On the other hand, and here’s what I’m worried about, we live in a county that gave over 80 percent of its votes to Trump, we drive fuel guzzling four-wheel drive pickups, and we don’t even know any vegetarians. In a word, we lack the right sort of “authenticity”. Not only that, but we plant those awful genetically modified seeds. Will blockchain mean that our farm won’t meet the exacting standards of French Consumers, and soon enough, U.S. Consumers, who will no doubt be demanding complete transparency as well?
Our farm was born in the Great Depression. It has survived droughts, floods, and tough economic times. We’ve always prided ourselves on conservation, prudent management of resources natural and financial, and the ability to thrive as both a family and a business. By the measures that we learned in our church, school, 4-H, and Future Farmers of America, we’ve been successful.

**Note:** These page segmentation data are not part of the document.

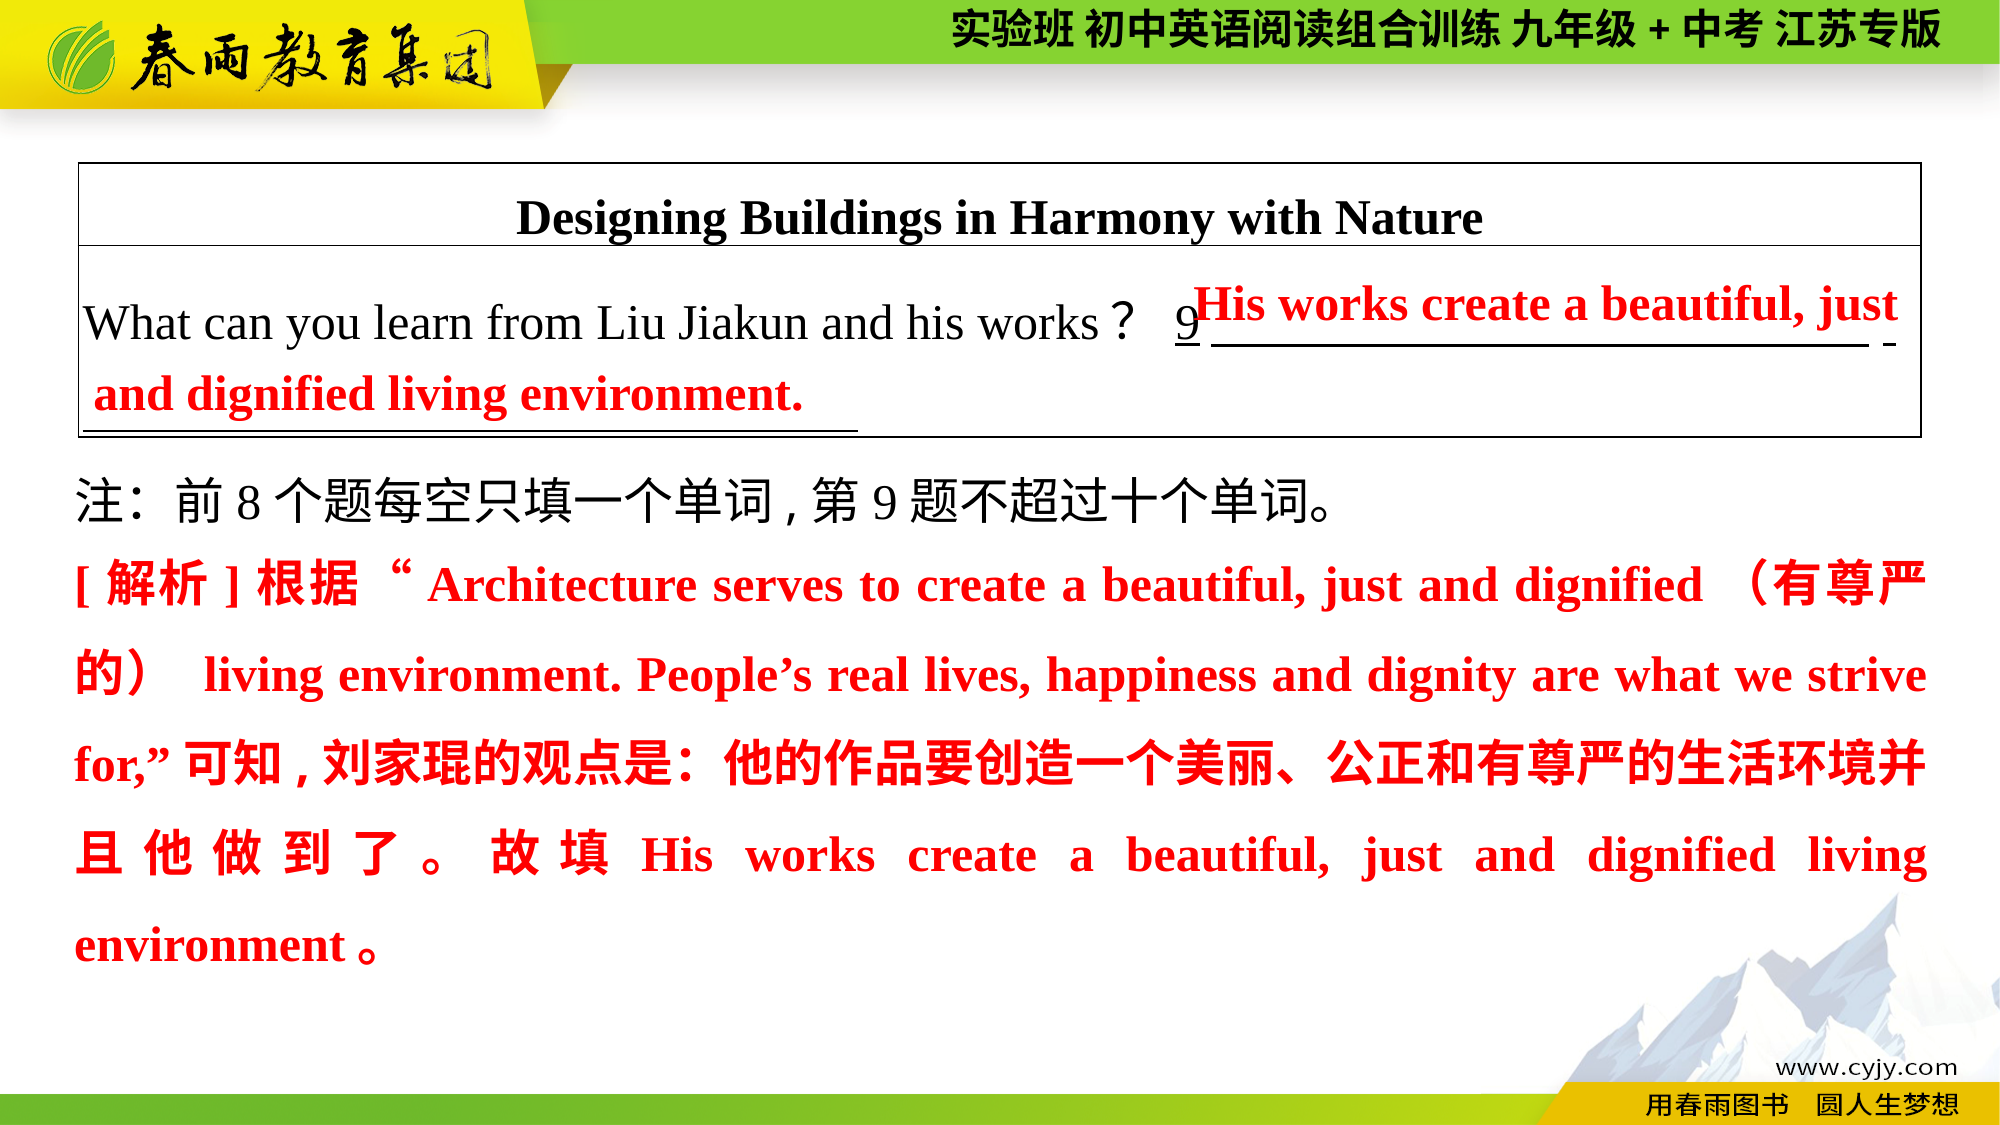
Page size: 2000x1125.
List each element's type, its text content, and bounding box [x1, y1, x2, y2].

text_box His works create a beautiful, just and dignified living environment. [78, 233, 1922, 429]
table_header Designing Buildings in Harmony with Nature [79, 164, 1920, 233]
list 注：前8个题每空只填一个单词,第9题不超过十个单词。 [59, 431, 1944, 514]
picture [0, 0, 2000, 1125]
text_box [解析]根据“Architecture serves to create a beautiful, just and dignified（有尊严的） living environment. People’s real lives, happiness and dignity are what we strive for,”可知,刘家琨的观点是：他的作品要创造一个美丽、公正和有尊严的生活环境并且他做到了。故填His works create a beautiful, just and dignified living environment。 [59, 514, 1944, 980]
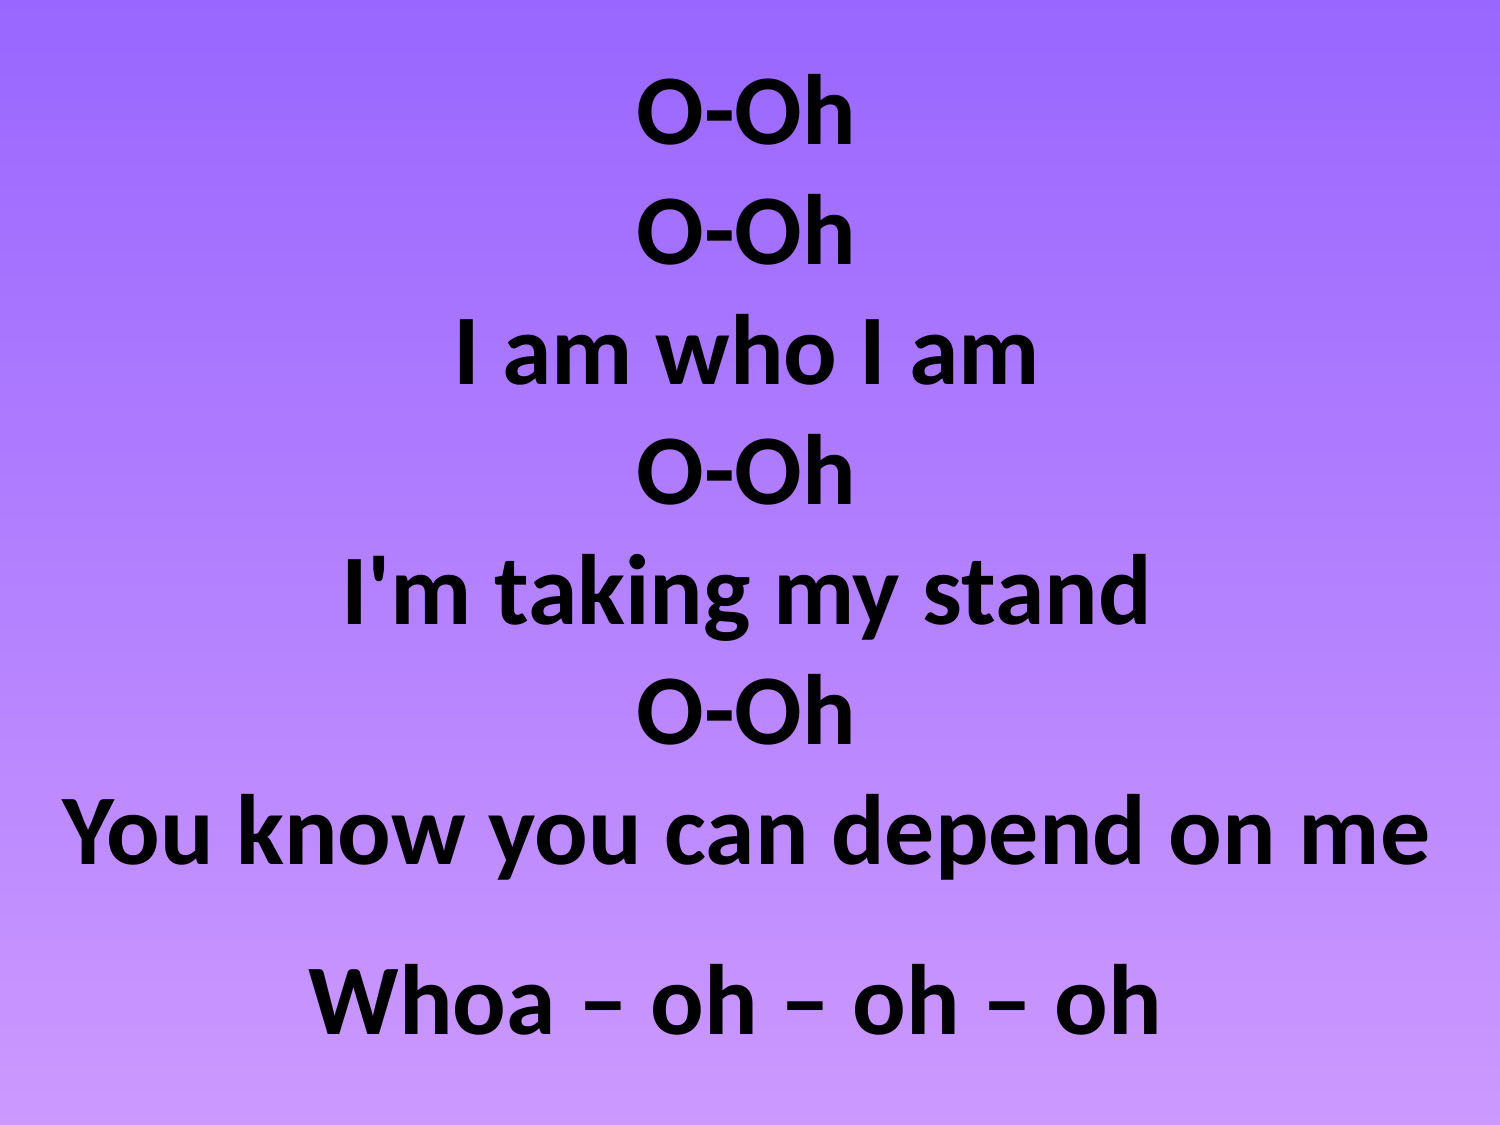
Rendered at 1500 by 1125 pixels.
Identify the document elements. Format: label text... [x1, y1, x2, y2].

But compared to the merciless and intrusive logic of blockchain, we’re bound to be found lacking.
We lack diversity, eschew the organic label, can’t qualify for that GMO-free butterfly, and are only sustainable in the sense that we continue to thrive, but not according to the definition of “sustainability” that so occupies marketer’s minds and twitter feeds. We are so far from being politically correct that we could serve as a poster child for a past that consumers who matter would just as soon leave behind. We’ll have to adjust, because the consumer is “Queen,” and when she finds out about us, she may well run screaming from Whole Foods. Blockchain might be the guillotine for our kind of farm.
So, we are going to outlaw gluten here at Hurst Farms. We’ll only plant seeds that were unearthed by shamen in ancient Native American burial grounds, untouched by any corporate influence. We’re working toward being more authentic, as soon as we figure out what that means. I’m sure it will help to have a Bernie Sanders bumper sticker on our brand new electric car, so consider it done.
Or, maybe the best strategy is just to wait this madness out. The state of California has required Starbucks to label its coffee as carcinogenic, joining beer and wine as known carcinogens to California, and surely, inspiring a kind of fatalism about all labels. Without beer, wine, and coffee, why prolong life by studying food labels? Your life will already seem endless. And without hope or happiness.
People are laughing, or at least a lot of people are laughing, at labels that brag that salt and bottled water are GMO free. I’ve been studying up on food labeled “Clean,” and it’s pretty clear to anybody paying attention that the Clean food label doesn’t transmit much useful information and implies something different for every company that uses it.
There is a real fad for “raw” milk and “raw” water. Huh. We’ll lose a few consumers to both those fads, in the most permanent sense imaginable. Unlike most of these labels, “raw” milk and water labels provide real information for consumers, and wiser consumers will avoid both.
Using blockchain to trace food production through every step of a complicated and confusing distribution system will overwhelm consumers with information. Proliferating labels are already causing information overload. Some labels are meaningless, some valuable, some nothing more than the most manipulative marketing imaginable, but the pure volume of information is overwhelming to all but the most dedicated grocery shopper.
My smiling face and industrial farm will surely be lost in the confusion as thousands of marketing MBAs jostle for attention. Millions of labels, all finely tuned to attract the most affluent and discerning consumer, will end up as nothing more than background noise.